• _DATA EXCERPT_
==========

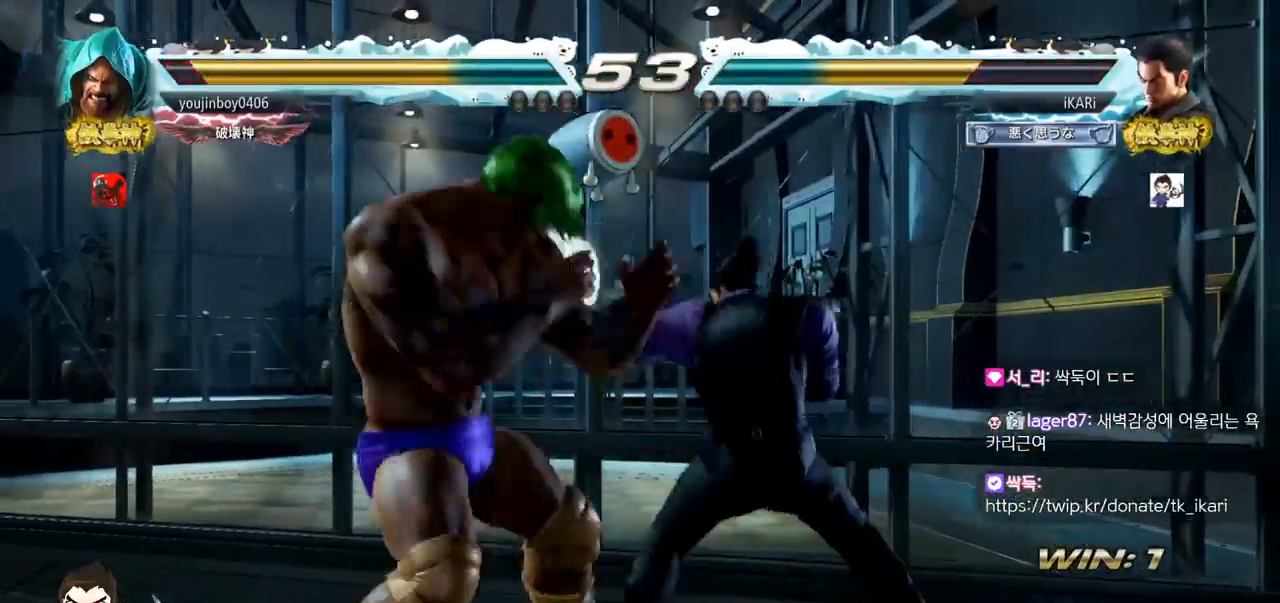
Gameplay with a controller (arcade stick); each line is a JSON object with the inputs held at the frame after it. "events" lists button and stick changes between this image and that frame as [ms after this image, input, new state], when the widget could be followed in between. Not read: L3 R3.
{"buttons": [], "left_stick": "down", "events": [[150, "left_stick", "center"], [350, "left_stick", "down"], [417, "left_stick", "center"], [467, "left_stick", "down"]]}
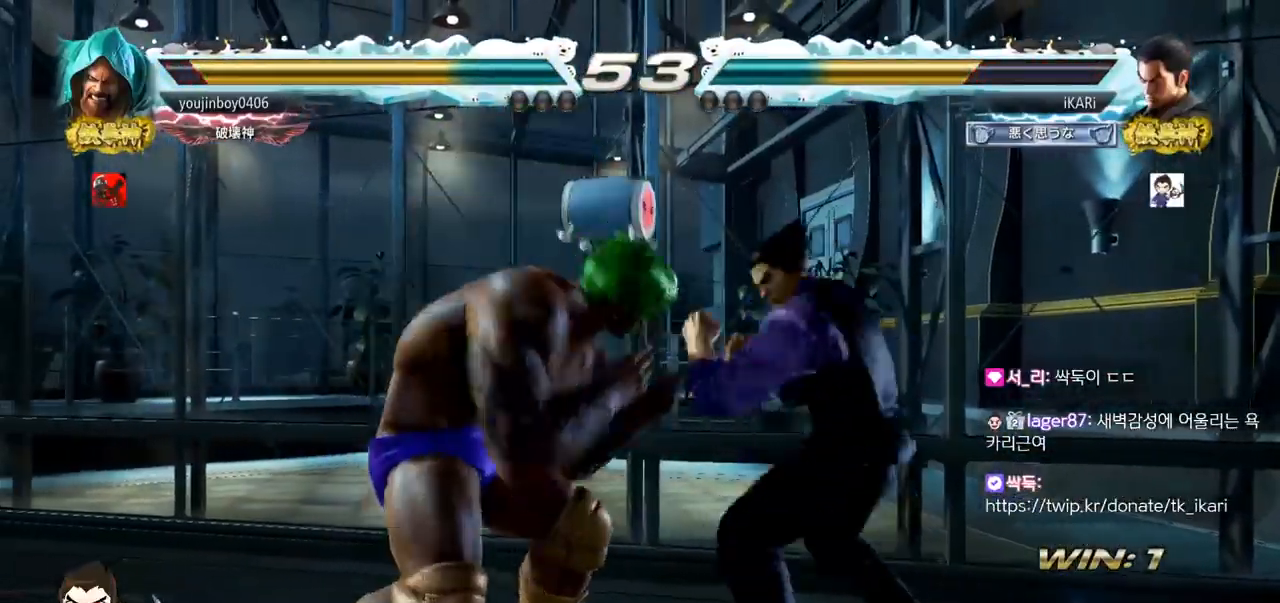
{"buttons": [], "left_stick": "center", "events": [[217, "left_stick", "center"], [234, "SQUARE", "down"], [267, "SQUARE", "up"]]}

==========

The word "center" appears in some lines of the data. Copy every one of those lines.

{"buttons": [], "left_stick": "down", "events": [[150, "left_stick", "center"], [350, "left_stick", "down"], [417, "left_stick", "center"], [467, "left_stick", "down"]]}
{"buttons": [], "left_stick": "center", "events": [[217, "left_stick", "center"], [234, "SQUARE", "down"], [267, "SQUARE", "up"]]}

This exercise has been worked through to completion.